### Trecho fornecido
===============
O chatbot está em sua quarta versão e é fenômeno na Internet. Foto: Lia Capella
Reportagens

Essa reportagem (ainda) não foi escrita inteiramente pelo Chat GPT

A popularização dessa Inteligência Artificial pode trazer consequências para os profissionais de texto?

Por Clara Spessatto, Júlia Matos e Lia Capella

Nos últimos anos, a Inteligência Artificial (IA) tem se consolidado como uma ferramenta importante em diversas áreas profissionais, e a produção de texto não é exceção. Nesse contexto, o Chat GPT, uma das mais avançadas tecnologias de processamento de linguagem natural, tem chamado a atenção de escritores, jornalistas, publicitários e outros profissionais que trabalham com a palavra escrita.

“Escreva uma introdução para uma reportagem sobre os efeitos do uso do Chat GPT nas profissões de texto”. Sob esse comando, a Inteligência Artificial (IA) criada pela OpenAI escreveu o parágrafo inicial desta reportagem. A ferramenta que foi lançada em novembro de 2022 já ultrapassa a marca de 100 milhões de usuários e virou um fenômeno na Internet.

A IA responde a questão do usuário com um texto gerado em segundos. Foto: Lia Capella

O Chat GPT é um large language model, ou seja, um modelo de linguagem com alta capacidade de geração de textos. Ele consiste em uma espécie de bate-papo on-line, no qual o usuário pode “conversar” com a plataforma. Ao fazer perguntas ou dar comandos, o assistente virtual processa e aprende dados disponíveis na rede de Internet, gerando textos de respostas.

“O Chat GPT é uma fronteira sendo rompida dentro da Ciência”, afirma Mauri Ferrandin, professor engenheiro da Universidade Federal de Santa Catarina (UFSC) com especialização em inteligência artificial. Segundo ele, até agora não havia nenhum modelo que apresentasse essa capacidade.

Com a rápida adesão da plataforma pelo mundo e a grande capacidade de geração de textos de assuntos diversos, muitas pessoas têm se perguntado: “será que minha profissão está em risco?” Essa inquietação quanto a novas tecnologias retoma um debate muito mais antigo do que o Chat GPT.

Marcio Carneiro, professor de comunicação na Universidade Federal do Maranhão (UFMA) e de tecnologia da inteligência digital na Pontifícia Universidade Católica (PUC), diz que ainda é cedo para determinar os impactos do Chat GPT nas profissões. A plataforma é muito recente para saber com exatidão quais funções humanas ela pode vir a substituir, segundo ele. O que já é plausível analisar nos poucos meses de uso da ferramenta, são as utilidades que podem ser – e já estão sendo – adotadas no dia a dia de profissionais como jornalistas.
===============
### Conjunto de tarefas
a. Resuma a reportagem sobre o Chat GPT em duas frases.
b. Reproduza da reportagem, sem nenhuma alteração, tudo o que vai de "Por Clara Spessatto, Júlia" até "a palavra escrita.".
Use somente a reportagem como fonte de informação.
===============
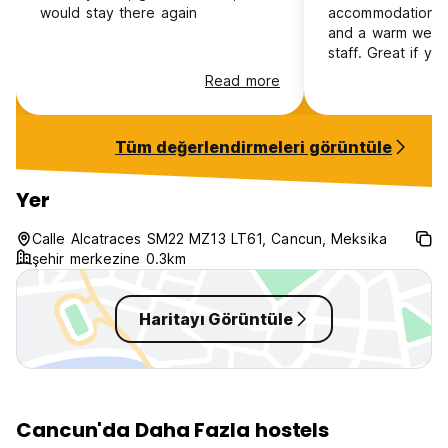
would stay there again
accommodation, w
and a warm welco
staff. Great if y
somewhere to rel
Read more
Tüm değerlendirmeleri görüntüle
Yer
Calle Alcatraces SM22 MZ13 LT61, Cancun, Meksika
şehir merkezine 0.3km
Haritayı Görüntüle
Cancun'da Daha Fazla hostels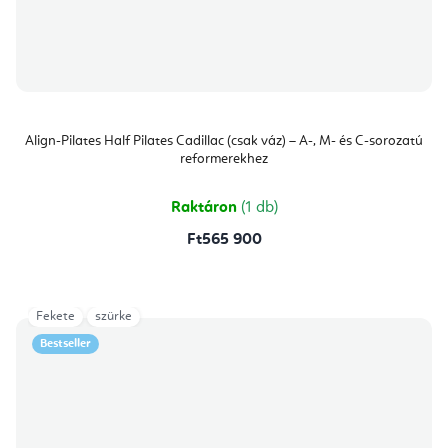
Align-Pilates Half Pilates Cadillac (csak váz) – A-, M- és C-sorozatú
reformerekhez
Raktáron
(1 db)
Ft565 900
Fekete
szürke
Bestseller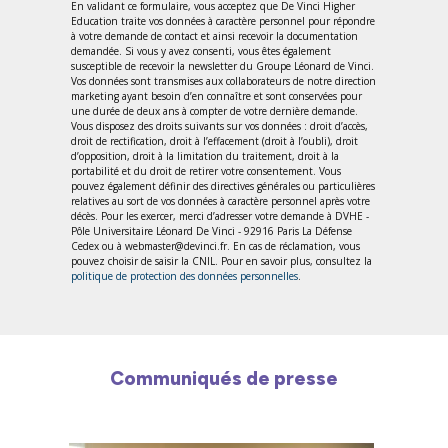
En validant ce formulaire, vous acceptez que De Vinci Higher
Education traite vos données à caractère personnel pour répondre
à votre demande de contact et ainsi recevoir la documentation
demandée. Si vous y avez consenti, vous êtes également
susceptible de recevoir la newsletter du Groupe Léonard de Vinci.
Vos données sont transmises aux collaborateurs de notre direction
marketing ayant besoin d’en connaître et sont conservées pour
une durée de deux ans à compter de votre dernière demande.
Vous disposez des droits suivants sur vos données : droit d’accès,
droit de rectification, droit à l’effacement (droit à l’oubli), droit
d’opposition, droit à la limitation du traitement, droit à la
portabilité et du droit de retirer votre consentement. Vous
pouvez également définir des directives générales ou particulières
relatives au sort de vos données à caractère personnel après votre
décès. Pour les exercer, merci d’adresser votre demande à DVHE -
Pôle Universitaire Léonard De Vinci - 92916 Paris La Défense
Cedex ou à webmaster@devinci.fr. En cas de réclamation, vous
pouvez choisir de saisir la CNIL. Pour en savoir plus, consultez la
politique de protection des données personnelles
.
Communiqués de presse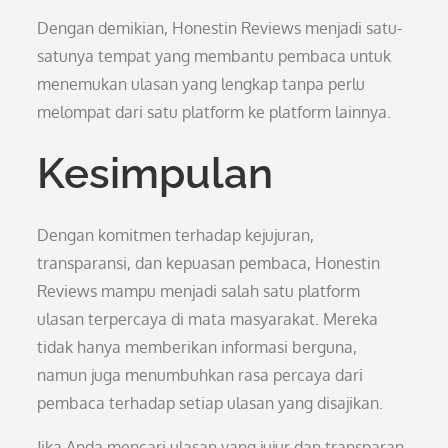
Dengan demikian, Honestin Reviews menjadi satu-
satunya tempat yang membantu pembaca untuk
menemukan ulasan yang lengkap tanpa perlu
melompat dari satu platform ke platform lainnya.
Kesimpulan
Dengan komitmen terhadap kejujuran,
transparansi, dan kepuasan pembaca, Honestin
Reviews mampu menjadi salah satu platform
ulasan terpercaya di mata masyarakat. Mereka
tidak hanya memberikan informasi berguna,
namun juga menumbuhkan rasa percaya dari
pembaca terhadap setiap ulasan yang disajikan.
Jika Anda mencari ulasan yang jujur dan transparan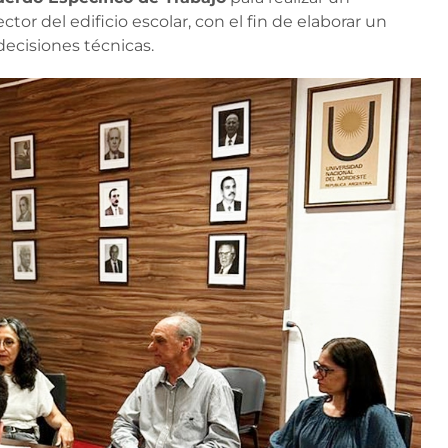
ctor del edificio escolar, con el fin de elaborar un
decisiones técnicas.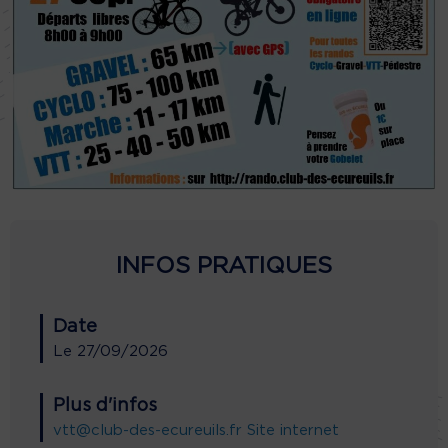
INFOS PRATIQUES
Date
Le
27/09/2026
Plus d'infos
vtt@club-des-ecureuils.fr
Site internet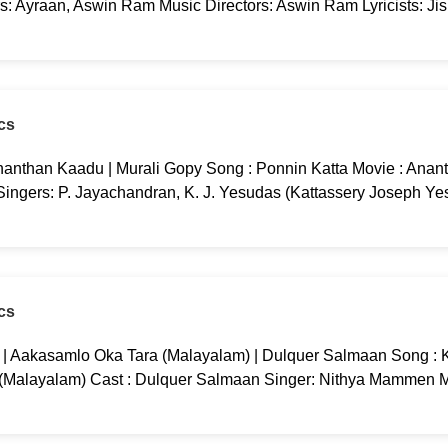
rs: Ayraan, Aswin Ram Music Directors: Aswin Ram Lyricists: Ji
cs
nanthan Kaadu | Murali Gopy Song : Ponnin Katta Movie : Anan
 Singers: P. Jayachandran, K. J. Yesudas (Kattassery Joseph Ye
cs
g | Aakasamlo Oka Tara (Malayalam) | Dulquer Salmaan Song : K
 (Malayalam) Cast : Dulquer Salmaan Singer: Nithya Mammen M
===============
### Respostas por tarefa
a. O Chat GPT, inteligência artificial criada pela OpenAI e lançada em novembro de 2022, já ultrapassa 100 milhões de usuários e escreveu o parágrafo inicial da própria reportagem. Sua rápida adesão faz muitas pessoas se perguntarem se a profissão está em risco, mas o professor Marcio Carneiro afirma que ainda é cedo para determinar esses impactos, embora já seja possível analisar suas utilidades no dia a dia de profissionais como jornalistas.

b.
Por Clara Spessatto, Júlia Matos e Lia Capella

Nos últimos anos, a Inteligência Artificial (IA) tem se consolidado como uma ferramenta importante em diversas áreas profissionais, e a produção de texto não é exceção. Nesse contexto, o Chat GPT, uma das mais avançadas tecnologias de processamento de linguagem natural, tem chamado a atenção de escritores, jornalistas, publicitários e outros profissionais que trabalham com a palavra escrita.